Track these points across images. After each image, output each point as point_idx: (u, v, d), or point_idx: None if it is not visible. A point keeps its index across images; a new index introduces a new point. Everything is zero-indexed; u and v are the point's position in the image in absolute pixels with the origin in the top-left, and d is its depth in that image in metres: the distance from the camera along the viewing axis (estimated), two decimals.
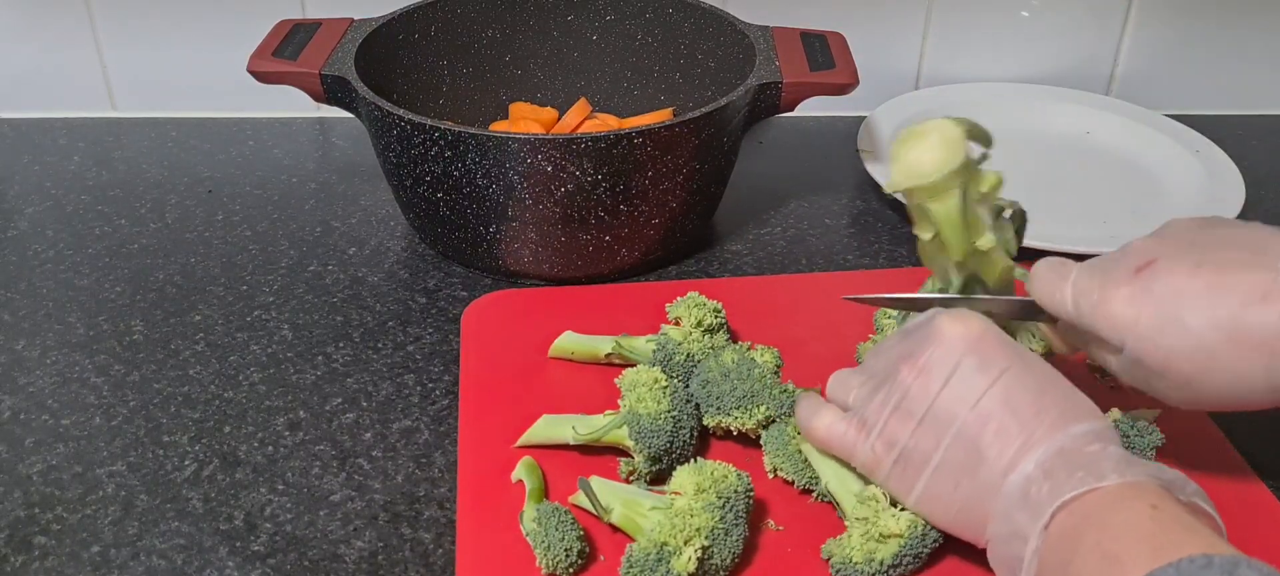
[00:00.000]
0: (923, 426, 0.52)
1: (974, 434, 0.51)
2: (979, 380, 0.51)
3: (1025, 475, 0.49)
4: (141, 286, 0.80)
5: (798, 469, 0.60)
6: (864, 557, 0.54)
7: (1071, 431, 0.50)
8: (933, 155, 0.55)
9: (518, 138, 0.72)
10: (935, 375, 0.52)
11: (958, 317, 0.54)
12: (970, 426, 0.51)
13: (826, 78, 0.81)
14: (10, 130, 1.02)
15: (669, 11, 0.92)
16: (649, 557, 0.52)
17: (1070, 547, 0.46)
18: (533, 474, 0.60)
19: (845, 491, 0.57)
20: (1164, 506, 0.45)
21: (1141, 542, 0.43)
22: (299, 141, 1.01)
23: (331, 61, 0.80)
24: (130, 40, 1.01)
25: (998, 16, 1.06)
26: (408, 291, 0.79)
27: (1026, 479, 0.49)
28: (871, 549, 0.54)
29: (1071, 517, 0.46)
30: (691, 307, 0.68)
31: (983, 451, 0.51)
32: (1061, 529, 0.47)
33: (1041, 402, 0.51)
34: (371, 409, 0.68)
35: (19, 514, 0.60)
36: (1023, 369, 0.52)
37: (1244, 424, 0.68)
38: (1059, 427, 0.50)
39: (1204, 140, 0.98)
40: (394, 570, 0.57)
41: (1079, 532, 0.46)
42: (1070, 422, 0.50)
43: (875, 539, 0.54)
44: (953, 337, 0.53)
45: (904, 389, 0.53)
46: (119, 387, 0.70)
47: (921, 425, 0.52)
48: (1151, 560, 0.42)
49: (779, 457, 0.61)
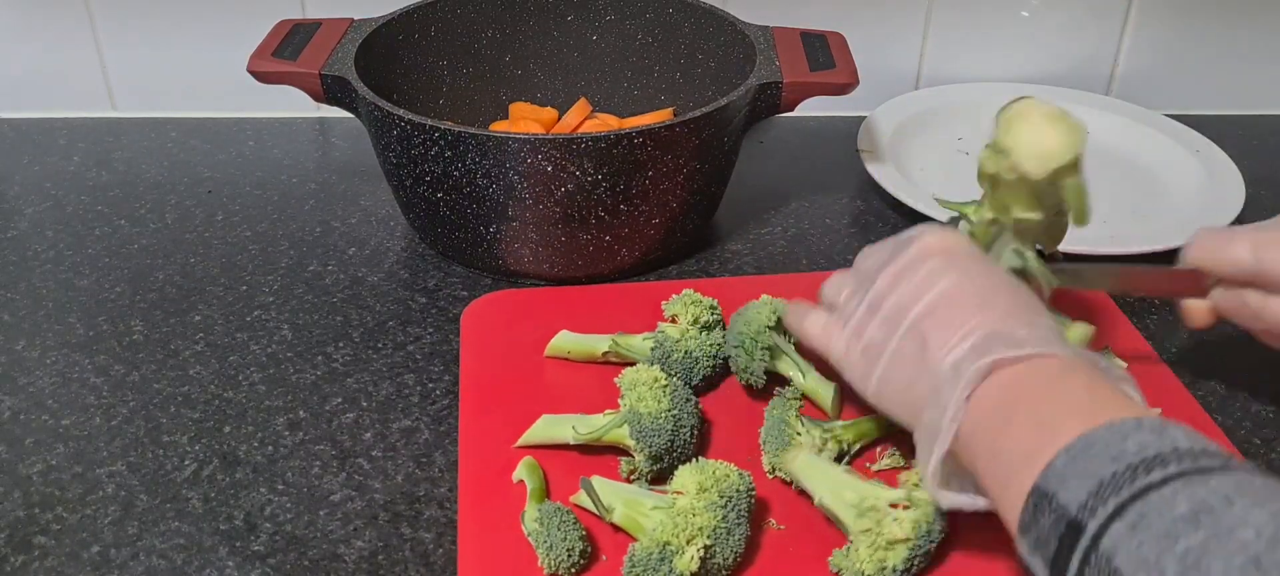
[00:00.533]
0: (884, 318, 0.54)
1: (922, 324, 0.53)
2: (939, 280, 0.53)
3: (959, 356, 0.50)
4: (141, 286, 0.80)
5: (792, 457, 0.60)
6: (875, 568, 0.53)
7: (1012, 320, 0.51)
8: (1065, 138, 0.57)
9: (518, 138, 0.72)
10: (904, 275, 0.55)
11: (939, 230, 0.56)
12: (920, 316, 0.53)
13: (826, 78, 0.81)
14: (10, 130, 1.02)
15: (669, 11, 0.92)
16: (651, 557, 0.52)
17: (1002, 419, 0.47)
18: (534, 474, 0.60)
19: (840, 503, 0.57)
20: (1099, 385, 0.46)
21: (1076, 413, 0.44)
22: (299, 141, 1.01)
23: (331, 61, 0.80)
24: (130, 40, 1.01)
25: (998, 16, 1.06)
26: (408, 291, 0.79)
27: (959, 359, 0.50)
28: (881, 558, 0.53)
29: (1001, 391, 0.48)
30: (688, 305, 0.68)
31: (927, 338, 0.52)
32: (991, 401, 0.48)
33: (989, 299, 0.52)
34: (371, 409, 0.68)
35: (19, 514, 0.60)
36: (983, 275, 0.54)
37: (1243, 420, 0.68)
38: (1002, 319, 0.51)
39: (1204, 140, 0.98)
40: (394, 570, 0.57)
41: (1011, 404, 0.47)
42: (1013, 316, 0.51)
43: (883, 547, 0.53)
44: (928, 244, 0.55)
45: (877, 288, 0.56)
46: (119, 387, 0.70)
47: (884, 318, 0.54)
48: (1086, 425, 0.43)
49: (779, 457, 0.61)
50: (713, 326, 0.68)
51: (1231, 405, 0.69)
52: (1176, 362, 0.72)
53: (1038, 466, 0.43)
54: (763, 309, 0.66)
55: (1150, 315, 0.77)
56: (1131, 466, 0.40)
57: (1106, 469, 0.41)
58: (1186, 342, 0.74)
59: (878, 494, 0.56)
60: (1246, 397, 0.70)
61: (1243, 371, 0.72)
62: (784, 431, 0.61)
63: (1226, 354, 0.74)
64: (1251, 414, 0.69)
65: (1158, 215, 0.89)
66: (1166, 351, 0.72)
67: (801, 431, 0.61)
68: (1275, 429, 0.68)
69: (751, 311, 0.66)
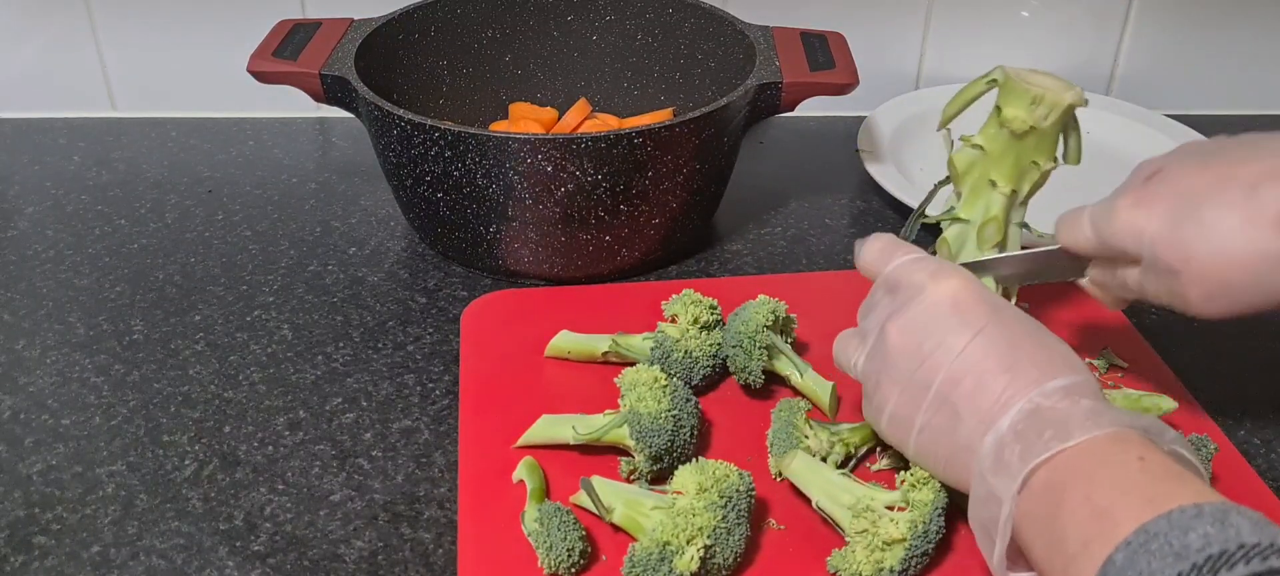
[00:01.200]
0: (906, 391, 0.53)
1: (950, 395, 0.51)
2: (955, 340, 0.52)
3: (999, 436, 0.48)
4: (141, 286, 0.80)
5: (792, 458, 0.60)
6: (872, 569, 0.53)
7: (1045, 387, 0.49)
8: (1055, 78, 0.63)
9: (518, 138, 0.72)
10: (916, 336, 0.53)
11: (941, 274, 0.54)
12: (945, 388, 0.51)
13: (826, 78, 0.81)
14: (10, 130, 1.02)
15: (669, 11, 0.92)
16: (651, 557, 0.52)
17: (1055, 502, 0.45)
18: (534, 474, 0.60)
19: (836, 505, 0.57)
20: (1151, 457, 0.45)
21: (1131, 494, 0.43)
22: (299, 141, 1.01)
23: (331, 61, 0.80)
24: (130, 40, 1.01)
25: (998, 16, 1.06)
26: (408, 291, 0.79)
27: (1000, 440, 0.48)
28: (878, 558, 0.53)
29: (1054, 473, 0.46)
30: (688, 305, 0.68)
31: (959, 412, 0.51)
32: (1043, 485, 0.46)
33: (1016, 358, 0.50)
34: (371, 409, 0.68)
35: (19, 514, 0.60)
36: (998, 326, 0.52)
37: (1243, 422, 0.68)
38: (1033, 384, 0.49)
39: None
40: (394, 570, 0.57)
41: (1064, 487, 0.45)
42: (1045, 378, 0.49)
43: (879, 548, 0.54)
44: (937, 301, 0.53)
45: (890, 351, 0.54)
46: (119, 387, 0.70)
47: (905, 390, 0.53)
48: (1142, 511, 0.41)
49: (779, 461, 0.60)
50: (712, 326, 0.68)
51: (1231, 405, 0.69)
52: (1177, 362, 0.72)
53: (1096, 562, 0.41)
54: (760, 309, 0.66)
55: (1150, 314, 0.77)
56: (1197, 567, 0.38)
57: (1171, 569, 0.38)
58: (1186, 342, 0.74)
59: (874, 496, 0.56)
60: (1246, 398, 0.70)
61: (1243, 371, 0.72)
62: (791, 434, 0.61)
63: (1227, 353, 0.74)
64: (1251, 414, 0.69)
65: None
66: (1166, 351, 0.72)
67: (809, 434, 0.61)
68: (1275, 429, 0.68)
69: (749, 311, 0.66)
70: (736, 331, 0.66)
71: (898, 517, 0.54)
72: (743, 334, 0.65)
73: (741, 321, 0.66)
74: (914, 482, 0.55)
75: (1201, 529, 0.39)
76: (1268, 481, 0.62)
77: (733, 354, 0.66)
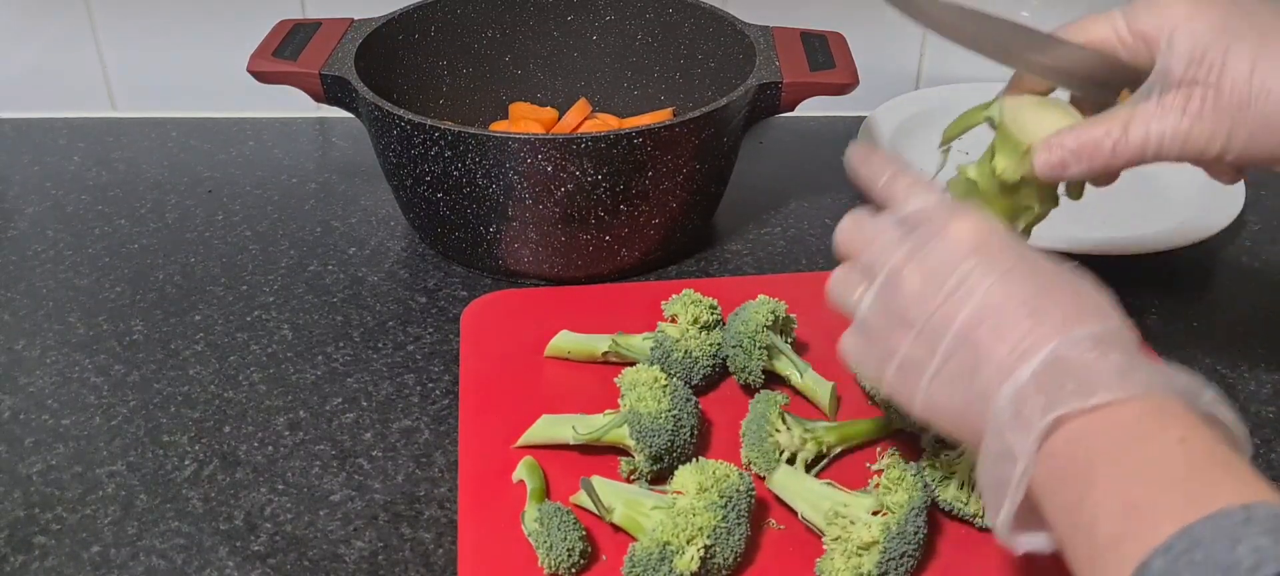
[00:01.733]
0: (919, 333, 0.48)
1: (970, 336, 0.46)
2: (977, 282, 0.47)
3: (1018, 386, 0.44)
4: (141, 286, 0.80)
5: (771, 465, 0.60)
6: (852, 573, 0.53)
7: (1073, 334, 0.44)
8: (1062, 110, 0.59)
9: (518, 138, 0.72)
10: (937, 276, 0.48)
11: (965, 215, 0.49)
12: (964, 330, 0.46)
13: (826, 78, 0.81)
14: (10, 130, 1.02)
15: (669, 11, 0.92)
16: (651, 557, 0.52)
17: (1082, 478, 0.40)
18: (534, 474, 0.60)
19: (816, 513, 0.57)
20: (1192, 438, 0.40)
21: (1171, 490, 0.38)
22: (299, 141, 1.01)
23: (331, 61, 0.80)
24: (130, 40, 1.01)
25: None
26: (408, 291, 0.79)
27: (1019, 392, 0.44)
28: (856, 563, 0.54)
29: (1080, 442, 0.41)
30: (688, 305, 0.68)
31: (979, 353, 0.46)
32: (1066, 453, 0.42)
33: (1043, 301, 0.46)
34: (371, 409, 0.68)
35: (19, 514, 0.60)
36: (1028, 269, 0.47)
37: None
38: (1060, 330, 0.44)
39: None
40: (394, 570, 0.57)
41: (1093, 465, 0.40)
42: (1073, 325, 0.44)
43: (855, 552, 0.54)
44: (959, 239, 0.48)
45: (906, 292, 0.49)
46: (119, 387, 0.70)
47: (919, 332, 0.48)
48: (1185, 511, 0.36)
49: (754, 453, 0.61)
50: (712, 326, 0.68)
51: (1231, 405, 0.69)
52: (1176, 361, 0.72)
53: (1128, 564, 0.37)
54: (760, 308, 0.66)
55: (1150, 315, 0.77)
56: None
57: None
58: (1186, 342, 0.74)
59: (851, 501, 0.56)
60: (1246, 398, 0.70)
61: (1243, 371, 0.73)
62: (763, 426, 0.61)
63: (1227, 353, 0.74)
64: (1251, 414, 0.69)
65: (1157, 215, 0.89)
66: (1166, 351, 0.72)
67: (781, 428, 0.61)
68: (1275, 429, 0.68)
69: (749, 311, 0.66)
70: (736, 331, 0.66)
71: (871, 521, 0.54)
72: (743, 334, 0.65)
73: (741, 321, 0.66)
74: (888, 486, 0.56)
75: (1252, 540, 0.35)
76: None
77: (733, 354, 0.66)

#### [Task instructions]
Pictures stay out. Print the data exactly, from its first line through the line containing "1: (974, 434, 0.51)".

#### [Answer to this problem]
Track these points across images. After each image, output each point as point_idx: (u, v, d), or point_idx: None if it is not visible. A point keeps its index across images; a new index introduces a new point. Everything is zero-indexed; u and v are the point's position in the image in absolute pixels with the origin in the top-left, and d is its depth in that image in metres: the distance from the camera along the viewing axis (estimated), two decimals.
[00:00.000]
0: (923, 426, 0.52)
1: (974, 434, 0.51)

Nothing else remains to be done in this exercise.